— Anfrage A —
Ersetze in der Buchbesprechung „Amerika“ durch „Europa“ und gib den Abschnitt wieder, der bei „Einen Vorteil hat“ beginnt und bei „unsere eigenen Zustände.“ endet.

— Quelltext —
++++++++++

Einen Vorteil hat es, wenn Bücher jahrelang ungelesen im Regal stehen. Die Chance ist größer, dass die Fortsetzungen dann bereits erschienen sind, wenn man sich endlich entscheidet, den Reihenauftakt zu lesen. Und ich war sehr froh, dass ich nicht jahrelang warten musste, um zu erfahren, wie es weitergeht :D

Aufbruch zeigt eine Zukunftsvision (wiedermal ausgehend von Amerika), die durch medizinischen bzw. technischen Fehlern zustande gekommen ist oder eigentlich durch die Arroganz der Menschen, die sich für etwas Besseres halten. Sie greift basale Themen in unserer Gesellschaft auf und versetzt diese einfach in ein anderes Setting, fast eine Metapher für unsere eigenen Zustände.

++++++++++

— Extrahierte Angaben —
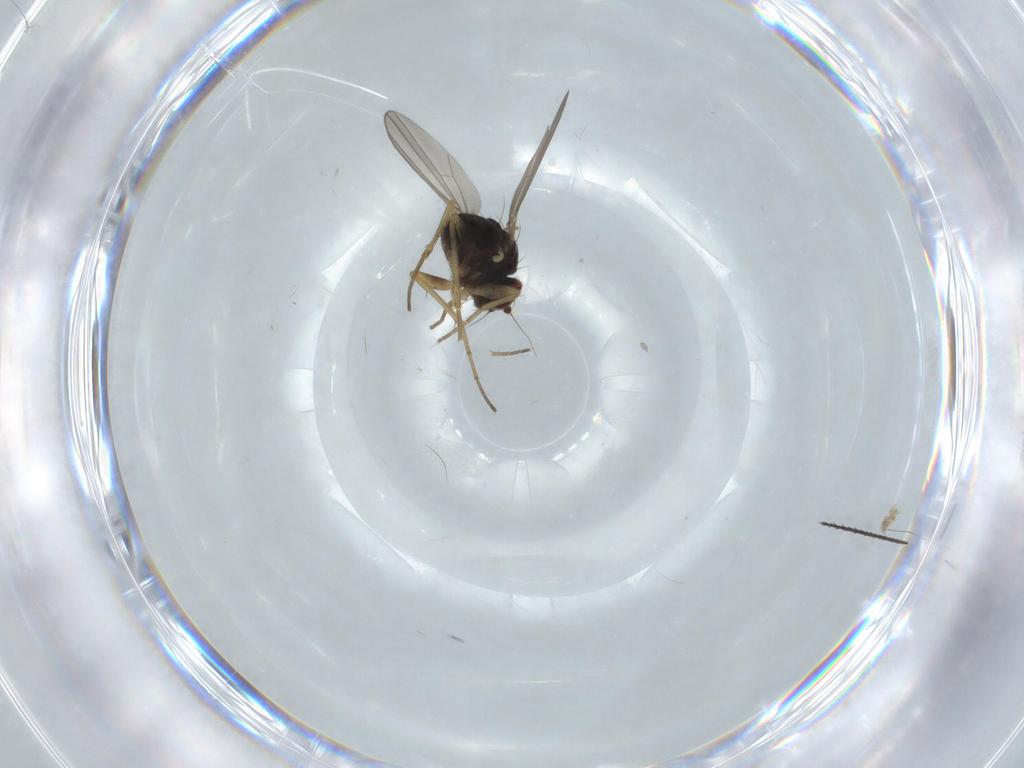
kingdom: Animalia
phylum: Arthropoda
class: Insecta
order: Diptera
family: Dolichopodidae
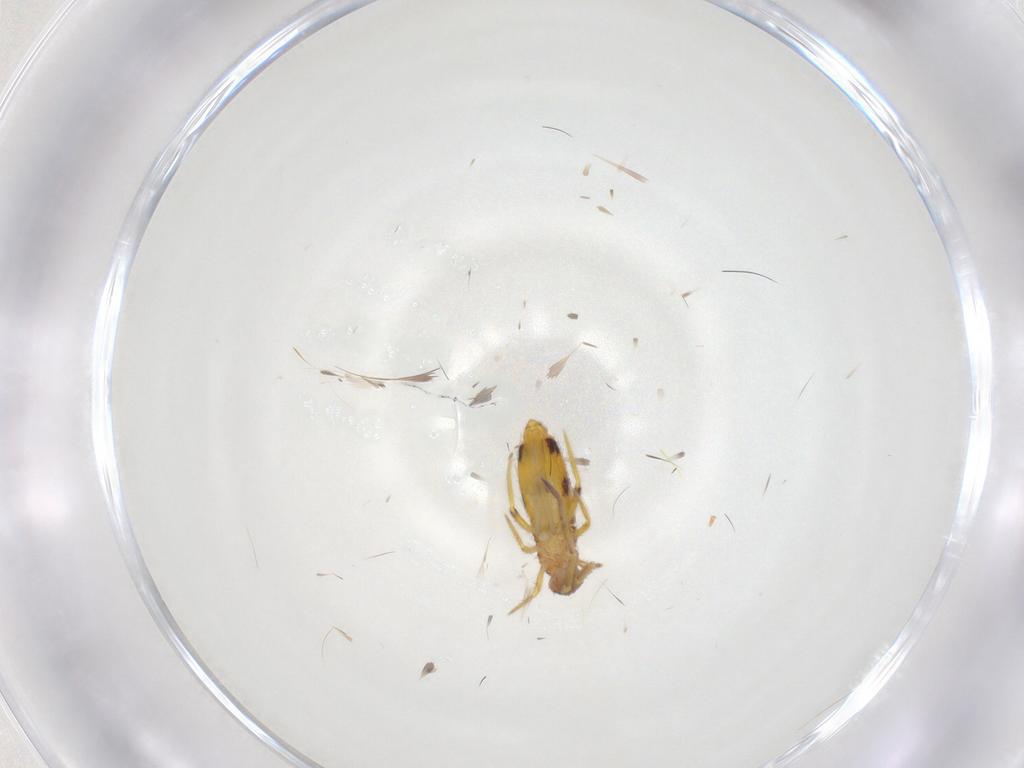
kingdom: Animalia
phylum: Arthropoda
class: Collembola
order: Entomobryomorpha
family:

++++++++++

— Anfrage B —
Entnimm alle Zeilen, die oben auf die Buchbesprechung folgen, und gib sie unverändert wieder. Lass die Bilder dabei weg.

— Schriftliche Antwort A —
Einen Vorteil hat es, wenn Bücher jahrelang ungelesen im Regal stehen. Die Chance ist größer, dass die Fortsetzungen dann bereits erschienen sind, wenn man sich endlich entscheidet, den Reihenauftakt zu lesen. Und ich war sehr froh, dass ich nicht jahrelang warten musste, um zu erfahren, wie es weitergeht :D

Aufbruch zeigt eine Zukunftsvision (wiedermal ausgehend von Europa), die durch medizinischen bzw. technischen Fehlern zustande gekommen ist oder eigentlich durch die Arroganz der Menschen, die sich für etwas Besseres halten. Sie greift basale Themen in unserer Gesellschaft auf und versetzt diese einfach in ein anderes Setting, fast eine Metapher für unsere eigenen Zustände.

— Schriftliche Antwort B —
kingdom: Animalia
phylum: Arthropoda
class: Insecta
order: Diptera
family: Dolichopodidae
kingdom: Animalia
phylum: Arthropoda
class: Collembola
order: Entomobryomorpha
family:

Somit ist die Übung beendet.